Intervention du président Biden – SAUL LOEB / AFP via Getty Images

Le président américain Joe Biden envisage un ensemble de sanctions visant la Russie après l’empoisonnement et l’emprisonnement d’Alexei Navalny et une cyberattaque qui a ciblé des agences gouvernementales.

Dans une démarche qui devrait être coordonnée avec les dirigeants européens, le président Biden reprendra la Russie à cause de son bilan en matière de droits de l’homme quelques semaines à peine après le début de sa présidence.

Un haut fonctionnaire de l’administration a déclaré à Politico: «Nous examinons les options politiques disponibles.

«Qu’il suffise de dire que nous ne resterons pas les bras croisés face à ces violations des droits humains.»

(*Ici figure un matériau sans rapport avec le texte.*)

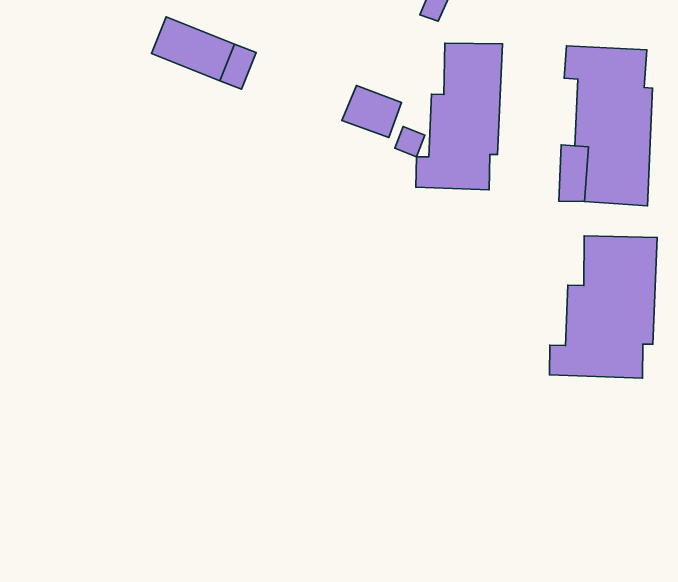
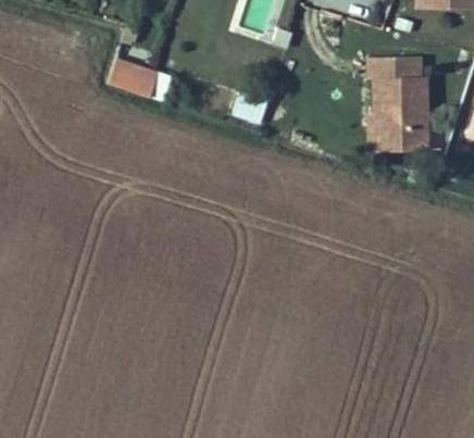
building: [416,43,502,190] -> none
building: [549,236,657,378] -> none

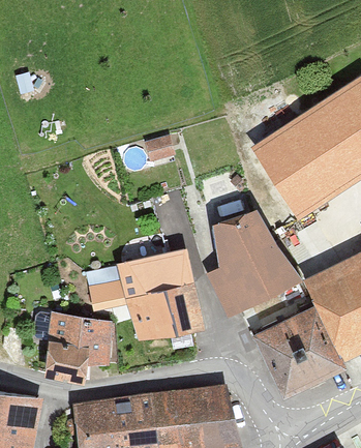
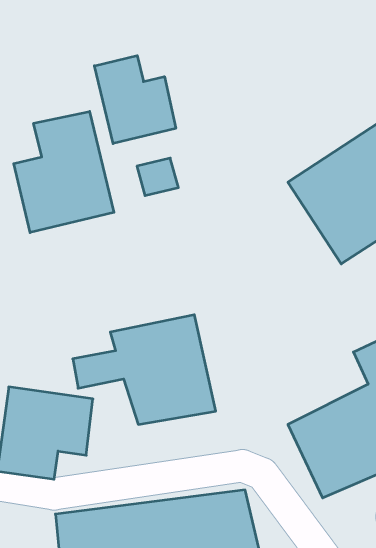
building: none -> [94,56,176,144]
building: none -> [14,111,114,233]
building: [210,213,299,312] -> none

Alexei Navalny, un critique virulent de Vladimir Poutine, a été empoisonné avec l’agent neurotoxique Novichok et transporté par avion en Allemagne pour y être soigné. Il s’est rétabli et est retourné dans son pays natal, soutenu par des milliers de personnes, mais a été rapidement arrêté et jeté en prison.

Le mois dernier, M. Biden a défié Vladimir Poutine sur l’empoisonnement de M. Navalny et les informations faisant état de primes russes sur la tête de soldats américains en Afghanistan lors de leur premier appel téléphonique présidentiel.

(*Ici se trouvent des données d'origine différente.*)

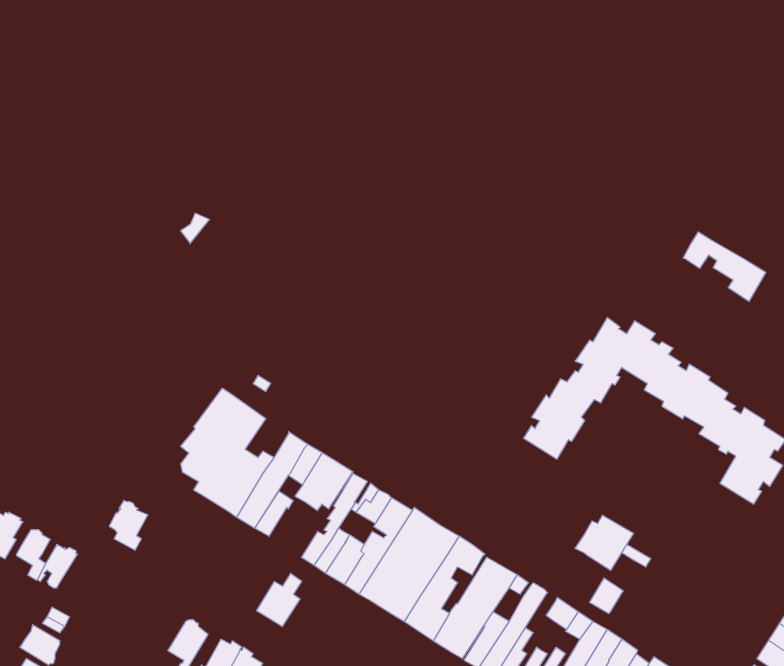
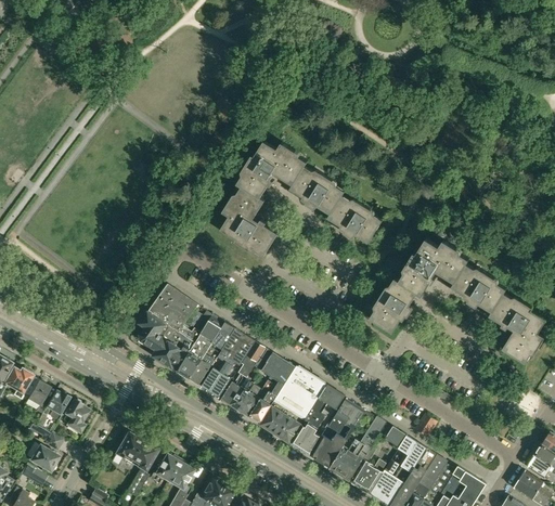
building: none -> [221,142,383,258]
building: [683,232,766,301] -> none
building: [109,500,148,550] -> [63,399,89,432]
building: [575,515,633,570] -> none
building: [257,573,302,627] -> [201,362,231,398]
building: none -> [112,432,142,466]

M. Biden a également fait part de ses préoccupations concernant «l’agression» de la Russie contre l’Ukraine et a réaffirmé le «fort soutien de Washington à la souveraineté de l’Ukraine».

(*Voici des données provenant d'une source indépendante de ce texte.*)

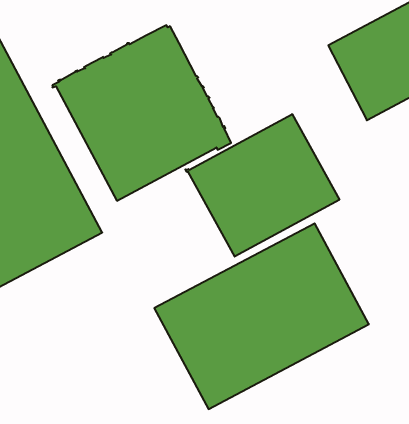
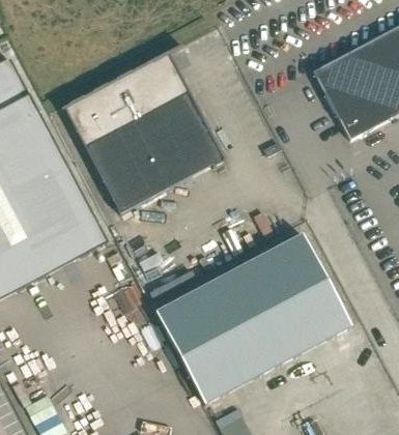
building: [185,114,339,257] -> none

Lundi, l’UE a décidé d’appliquer des sanctions contre la Russie.

Josep Borrell, le chef du service des affaires étrangères de l’UE, a déclaré qu’un « accord politique » sur la nécessité de sanctions avait été conclu entre les 27 ministres des Affaires étrangères du bloc lors d’une réunion à Bruxelles.

Ils utiliseront pour la première fois la «loi Magnitsky de l’UE», qui permet d’imposer des sanctions pour violations des droits de l’homme, a-t-il déclaré.

Les sanctions seront également conçues pour cibler les auteurs du piratage informatique de SolarWinds qui a attaqué des entreprises privées et des agences du gouvernement fédéral aux États-Unis.

Dans un discours prononcé à la conférence de Munich sur la sécurité la semaine dernière, le président Biden a déclaré que «lutter contre l’insouciance et le piratage des réseaux informatiques russes aux États-Unis, en Europe et dans le monde est devenu essentiel pour protéger notre sécurité collective».

Au cours du week-end, le conseiller à la sécurité nationale, Jake Sullivan, a déclaré à CBS que les États-Unis répondraient dans «des semaines, pas des mois».

Il a déclaré que la réponse comprendra un mélange d’outils vus et invisibles, et qu’elle ne consistera pas simplement en des sanctions.

« Nous veillerons à ce que la Russie comprenne où les États-Unis tracent la ligne sur ce type d’activité », a déclaré M. Sullivan.

Mardi, Amnesty International a supprimé le statut de «prisonnier d’opinion» de M. Navalny, arguant que ses déclarations passées sur les migrants d’Asie centrale et du Caucase du Nord constituaient un discours de haine.

On pense toujours qu’ils demandent sa libération parce qu’il est détenu pour des raisons politiques.